The situation of the above paragraph is one I don't wish to see a return to. The newer version of the game if anything being more developed and balanced is actually even more addictive. I've begun playing the game though I am trying very hard to get sucked in to it (though that isn't kinda helped when I got the original creator asking me my thoughts and opinions and if I want to write and one of my best friends playing the game is actually one of the former developers of the original version who worked with me and he has taken the offer of helping to administrate, test and develop the new version). Even if I do accept the position I need to find a way to enjoy the job, the game and not to let it affect my work or love life.
In my opinion if you reckon you have trouble with gaming addiction and are concerned about the idea of developing your own game you're probably in the right, being concerned is what I would be. Game development can seriously wreck homes and destroy lives. As a freelancer or a independent developer you have to remember that games development is a time consuming role often bound with strict deadlines which can make the difference between earning the full value of your contract or nothing at all and independents often work unpaid financing their very expensive server and net connection speeds and the wages of any staff members working for them out of their own money until the game is completed and launched.

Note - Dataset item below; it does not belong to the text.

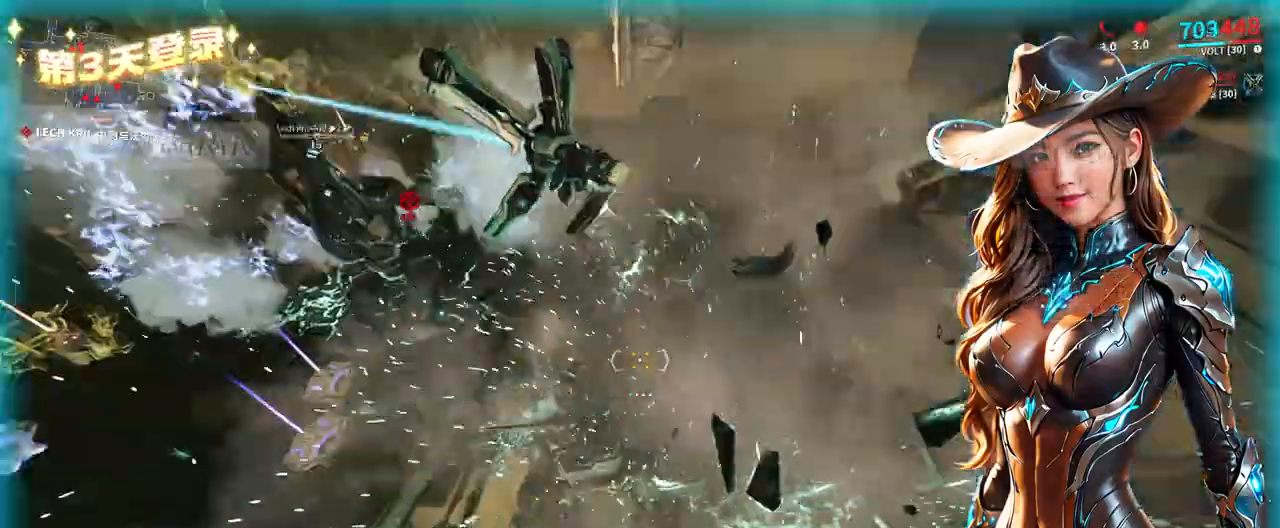
{"buttons": [], "left_stick": "center", "right_stick": "center", "events": [[33, "left_stick", "left"], [100, "right_stick", "down-left"], [167, "right_stick", "center"], [233, "A", "down"], [233, "left_stick", "center"], [267, "A", "up"], [267, "DPAD_RIGHT", "down"], [333, "DPAD_RIGHT", "up"]]}
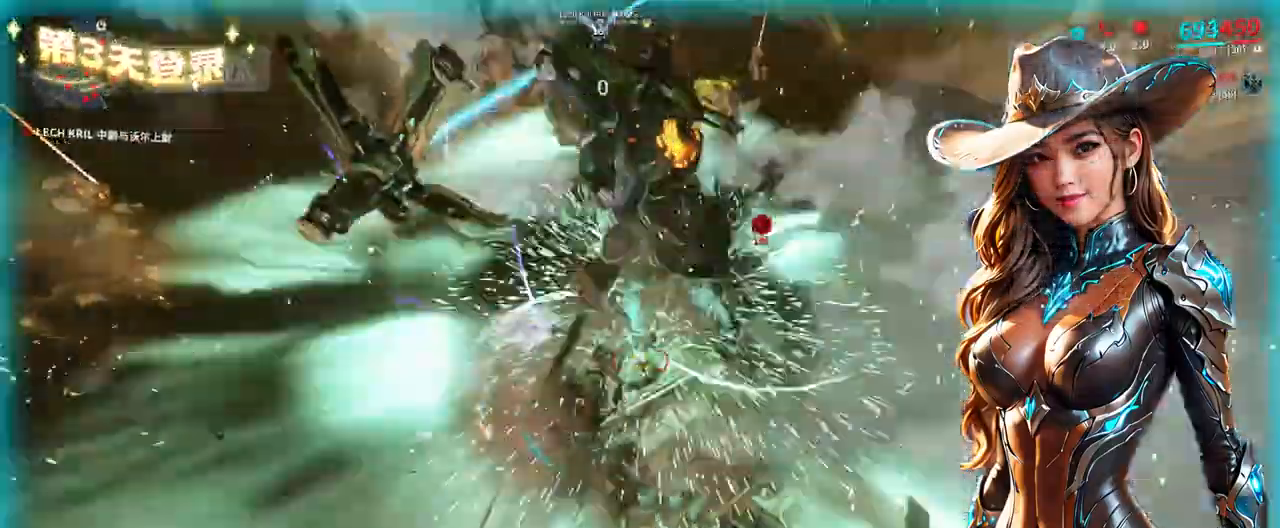
{"buttons": [], "left_stick": "center", "right_stick": "center", "events": [[100, "left_stick", "down"], [100, "right_stick", "up"], [167, "right_stick", "center"], [267, "right_stick", "down"], [333, "left_stick", "up-right"], [333, "right_stick", "center"], [400, "left_stick", "center"], [433, "A", "down"], [467, "A", "up"]]}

Spend some time playing a beta/alpha online mmog such as Black Prophecy or even try the game I am currently wrestling my own conscience over which can be found here, Curse of Backdraft. get involved in the feedback and ideas sections of the developers forums, get to know them and see how they feel about the game. Often they will love the game yes, however they will also hate many things about their job such as dealing with cheaters, it has to be done but these players sometimes are people you get to know, they can be nice guys but they broke the rules and their end user agreement. Doesn't mean we take relish in dealing with them for that. Who knows, prove yourself worth the interest and time and maybe someone will let you trial as a game admin/dev and see what you can do. Don't jump off in to the deep end of game development before you've walked at least 1000 miles in the shoes of a developer.